L’analyse des restes végétaux (fruits, graines et balles de céréales) et celle des pollens permettent de répondre à des questions en lien avec l’environnement naturel, mais également avec l’agriculture et l’alimentation.
Lors des fouilles archéologiques, on prend soin de prélever des témoins minuscules, mais riches en informations, comme les pollens et les graines de plantes qui ont été conservés dans les différentes couches du sol. Ces éléments sont étudiés par des archéobotanistes, auxquels ils livrent de précieuses informations.
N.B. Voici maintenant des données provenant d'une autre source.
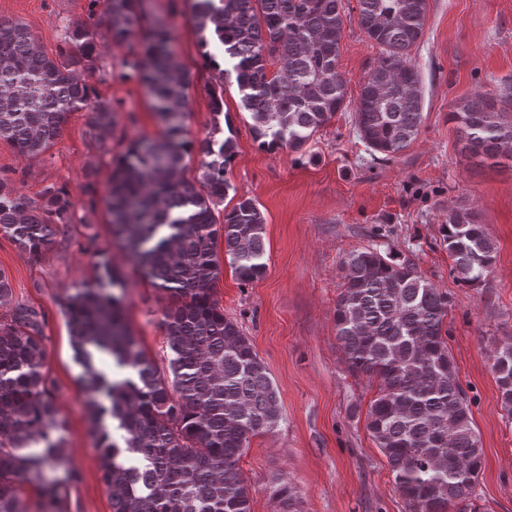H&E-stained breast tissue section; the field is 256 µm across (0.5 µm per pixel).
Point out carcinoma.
Returning <instances> with one entry per match:
<instances>
[{"label": "carcinoma", "instance_id": "1", "mask_svg": "<svg viewBox=\"0 0 512 512\" xmlns=\"http://www.w3.org/2000/svg\"><path fill=\"white\" fill-rule=\"evenodd\" d=\"M102 2L93 25L64 26L49 55L20 22L0 21V139L39 158L69 116L86 112L107 135L116 104L84 79L103 69L96 31L105 25L125 49L121 67L153 100L158 138L129 141L102 197L116 243L141 276L169 294L161 325L171 353L166 378L141 350L124 321L125 283L108 248L86 252L96 276L63 304L84 372V410L101 458V481L112 512H250V488L238 462L250 438L283 420L267 367L237 322L213 298L221 274L216 252L237 279L267 271L265 219L251 198L224 212V179L235 155L232 138L184 136L189 73L170 49V31L148 15L143 0ZM201 54L217 73L212 109L223 111L224 82L234 81L251 132L261 147L299 150L344 106L340 42L351 13L343 0H188ZM357 23L380 55L361 81L355 126L368 151L395 158L424 120L422 78L411 52L424 36L428 0H357ZM512 85L478 90L449 112L461 153L495 167L512 162ZM202 154L200 175L183 177L185 158ZM73 208L55 185L30 198L0 178V234L37 262L66 236ZM443 242L453 272L482 282L496 244L473 208L448 209ZM345 288L336 299V337L347 371L378 381L367 429L387 459L408 512H478L472 494L482 448L467 395L442 331L448 294L404 255L369 246L343 261ZM46 318L25 303L0 315V512H28L22 485L33 486L46 512H65L60 489L78 478L64 463L66 422L45 370ZM503 409L512 420V342L493 351ZM280 512H299L295 487L275 491Z\"/></svg>", "mask_w": 512, "mask_h": 512}]
</instances>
L’Homme est omnivore : en parallèle à la chasse, il pratiquait la cueillette. Après les grandes glaciations du Paléolithique, pendant la période de transition du Mésolithique, il a appris à connaître les vertus et les dangers de son environnement végétal, pour l’exploiter au mieux. Au Néolithique, l’agriculture remplace la cueillette, et l’élevage tend à diminuer la part de l’alimentation provenant de la chasse. La culture des céréales amenées du Proche Orient, comme l’épeautre et l’engrain, est privilégiée, de même que celle de deux variétés de légumineuses, la fève et la lentille. Les plantes oléagineuses et à fibres, ainsi que les fruits et légumes, ne constituent qu’une part très faible des macrorestes, tout en témoignant de la diversité du régime alimentaire. Les arbres et les arbustes servent de bois de construction et de bois de feu. Quant aux herbacées, elles constituent le fourrage indispensable à l’élevage.
Les plantes cultivées ou provenant de la cueillette peuvent aussi avoir des utilisations médicinale (petite ciguë, chanvre, plantain lancéolé, saponaire, verveine), textile (lin, chanvre) ou tinctoriale (réséda, lampourde, sureau) non négligeables.